Fancy chewed on that for a moment, then flipped the key in her palm several times. “Where’s it at?” Avery provided her with the address of the post office branch. “Jeez, that’s a million miles from here.”
“And you said half an hour ago that you were tired of being cooped up in this friggin’ hotel suite. And I believe that’s a quote. Now, will you do this for me?”
Avery’s demeanor must have conveyed some measure of the urgency and importance of the errand because Fancy shrugged. “Okay.”

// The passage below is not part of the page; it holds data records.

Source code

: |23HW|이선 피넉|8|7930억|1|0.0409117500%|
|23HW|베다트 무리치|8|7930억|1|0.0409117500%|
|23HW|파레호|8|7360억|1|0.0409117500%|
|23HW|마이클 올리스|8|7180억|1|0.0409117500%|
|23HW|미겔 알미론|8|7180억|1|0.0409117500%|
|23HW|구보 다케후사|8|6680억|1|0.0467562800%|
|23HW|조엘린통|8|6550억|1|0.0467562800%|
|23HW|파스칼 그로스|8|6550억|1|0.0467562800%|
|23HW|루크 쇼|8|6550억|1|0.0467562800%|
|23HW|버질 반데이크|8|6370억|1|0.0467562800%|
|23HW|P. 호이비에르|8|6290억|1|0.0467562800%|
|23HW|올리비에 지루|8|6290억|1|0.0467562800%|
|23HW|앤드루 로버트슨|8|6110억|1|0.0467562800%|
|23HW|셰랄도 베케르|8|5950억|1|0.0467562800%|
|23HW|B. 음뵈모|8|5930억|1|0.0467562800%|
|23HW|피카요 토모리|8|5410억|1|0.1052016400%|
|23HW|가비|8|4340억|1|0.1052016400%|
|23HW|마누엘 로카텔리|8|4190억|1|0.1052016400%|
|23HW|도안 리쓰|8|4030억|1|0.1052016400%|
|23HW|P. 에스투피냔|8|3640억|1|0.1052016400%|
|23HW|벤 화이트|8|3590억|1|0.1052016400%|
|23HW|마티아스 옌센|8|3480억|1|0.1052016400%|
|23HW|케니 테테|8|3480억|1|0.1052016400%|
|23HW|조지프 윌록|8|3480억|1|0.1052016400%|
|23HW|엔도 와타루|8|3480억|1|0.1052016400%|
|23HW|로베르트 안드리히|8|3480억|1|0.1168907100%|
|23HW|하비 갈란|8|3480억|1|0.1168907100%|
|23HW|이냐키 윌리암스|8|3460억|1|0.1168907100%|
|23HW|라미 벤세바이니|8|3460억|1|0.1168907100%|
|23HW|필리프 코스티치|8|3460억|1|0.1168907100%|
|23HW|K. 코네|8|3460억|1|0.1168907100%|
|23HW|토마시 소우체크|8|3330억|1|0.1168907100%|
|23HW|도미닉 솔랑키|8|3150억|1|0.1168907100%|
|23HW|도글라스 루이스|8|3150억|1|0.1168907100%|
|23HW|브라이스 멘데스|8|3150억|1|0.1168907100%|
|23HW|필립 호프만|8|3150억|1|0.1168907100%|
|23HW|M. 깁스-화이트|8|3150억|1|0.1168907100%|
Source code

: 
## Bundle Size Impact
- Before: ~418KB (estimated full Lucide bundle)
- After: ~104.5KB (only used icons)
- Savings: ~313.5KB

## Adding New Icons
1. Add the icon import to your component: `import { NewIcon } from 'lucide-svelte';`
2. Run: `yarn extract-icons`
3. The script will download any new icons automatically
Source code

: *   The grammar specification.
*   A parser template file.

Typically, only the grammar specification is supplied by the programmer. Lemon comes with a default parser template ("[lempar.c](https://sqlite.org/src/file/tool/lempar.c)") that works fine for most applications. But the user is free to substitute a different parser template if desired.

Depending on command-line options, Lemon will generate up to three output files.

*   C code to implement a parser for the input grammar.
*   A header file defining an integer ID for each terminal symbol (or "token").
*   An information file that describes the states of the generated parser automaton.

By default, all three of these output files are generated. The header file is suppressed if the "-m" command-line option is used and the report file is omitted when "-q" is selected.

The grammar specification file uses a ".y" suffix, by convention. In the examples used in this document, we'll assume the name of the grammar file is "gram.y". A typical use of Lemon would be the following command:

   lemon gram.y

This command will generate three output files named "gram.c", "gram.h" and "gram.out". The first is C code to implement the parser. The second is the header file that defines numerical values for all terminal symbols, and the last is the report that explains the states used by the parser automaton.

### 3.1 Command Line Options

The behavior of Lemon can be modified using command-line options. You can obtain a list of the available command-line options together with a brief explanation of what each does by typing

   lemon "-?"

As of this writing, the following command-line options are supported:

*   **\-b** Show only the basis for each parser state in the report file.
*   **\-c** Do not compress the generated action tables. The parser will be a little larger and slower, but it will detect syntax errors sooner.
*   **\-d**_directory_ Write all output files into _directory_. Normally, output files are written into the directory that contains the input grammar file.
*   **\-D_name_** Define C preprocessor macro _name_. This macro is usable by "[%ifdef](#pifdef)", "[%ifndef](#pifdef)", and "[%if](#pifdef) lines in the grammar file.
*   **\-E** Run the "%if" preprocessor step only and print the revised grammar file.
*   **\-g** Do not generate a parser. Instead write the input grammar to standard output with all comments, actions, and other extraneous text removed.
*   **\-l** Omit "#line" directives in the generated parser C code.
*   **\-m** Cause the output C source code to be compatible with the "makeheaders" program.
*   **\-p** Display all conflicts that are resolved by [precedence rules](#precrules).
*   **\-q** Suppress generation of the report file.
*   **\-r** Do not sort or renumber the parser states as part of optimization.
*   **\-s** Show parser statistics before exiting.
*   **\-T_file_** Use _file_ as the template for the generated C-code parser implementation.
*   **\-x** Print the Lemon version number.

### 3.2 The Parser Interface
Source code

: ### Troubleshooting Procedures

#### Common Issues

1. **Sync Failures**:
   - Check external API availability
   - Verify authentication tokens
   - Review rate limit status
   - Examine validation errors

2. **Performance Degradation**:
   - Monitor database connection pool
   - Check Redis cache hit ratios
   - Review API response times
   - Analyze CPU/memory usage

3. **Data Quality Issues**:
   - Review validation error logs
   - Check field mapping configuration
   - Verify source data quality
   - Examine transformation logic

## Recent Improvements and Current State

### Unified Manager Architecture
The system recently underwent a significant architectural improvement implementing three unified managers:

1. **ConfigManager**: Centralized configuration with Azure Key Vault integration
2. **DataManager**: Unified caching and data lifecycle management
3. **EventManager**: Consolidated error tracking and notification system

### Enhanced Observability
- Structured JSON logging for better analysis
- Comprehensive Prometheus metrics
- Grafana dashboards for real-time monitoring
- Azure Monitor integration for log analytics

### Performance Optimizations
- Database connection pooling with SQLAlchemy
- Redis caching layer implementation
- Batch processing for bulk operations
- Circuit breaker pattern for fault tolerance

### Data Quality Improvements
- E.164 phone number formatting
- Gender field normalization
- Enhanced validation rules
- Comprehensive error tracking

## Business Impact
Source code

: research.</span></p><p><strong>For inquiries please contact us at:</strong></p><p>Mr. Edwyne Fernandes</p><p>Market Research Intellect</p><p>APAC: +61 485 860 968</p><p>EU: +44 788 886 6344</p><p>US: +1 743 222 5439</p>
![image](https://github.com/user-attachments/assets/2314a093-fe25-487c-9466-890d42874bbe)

“Thank you.” Avery gave her a hard hug. At the bedroom door, she paused. “Don’t make a big deal of leaving. Just go as unobtrusively as possible. If someone asks where you are, I’ll cover for you.”
“Why so hush-hush? What’s the big secret? You’re not screwing a postman, are you?”
“Trust me. It’s very important to Tate—to all of us. And please hurry back.”
Fancy retrieved her shoulder bag from the credenza in the parlor and headed for the double door of the suite. “I’ll be back,” she tossed over her shoulder. No one gave her a second glance.
Forty-Eight
Fancy lifted her hip onto the stool and laid the small rectangular package she’d taken from the post office box on the polished wood surface of the bar. The bartender, a mustached, muscular young man, moved toward her.
The smile she blessed him with had been designed in heaven for angels to wear. “A gin and tonic, please.”
His friendly blue eyes looked at her skeptically. “How old are you?”
“Old enough.”
“Make that two gins and tonic.” A man slid onto the stool beside Fancy’s. “I’m buying the lady’s.”
The bartender shrugged. “Fine with me.”
Fancy assessed her rescuer. He was a young executive type—insurance or computers, she would guess. Possibly late twenties. Probably married. Looking for kicks away from the responsibilities he had assumed so he could afford his designer clothes and the timepiece strapped to his wrist.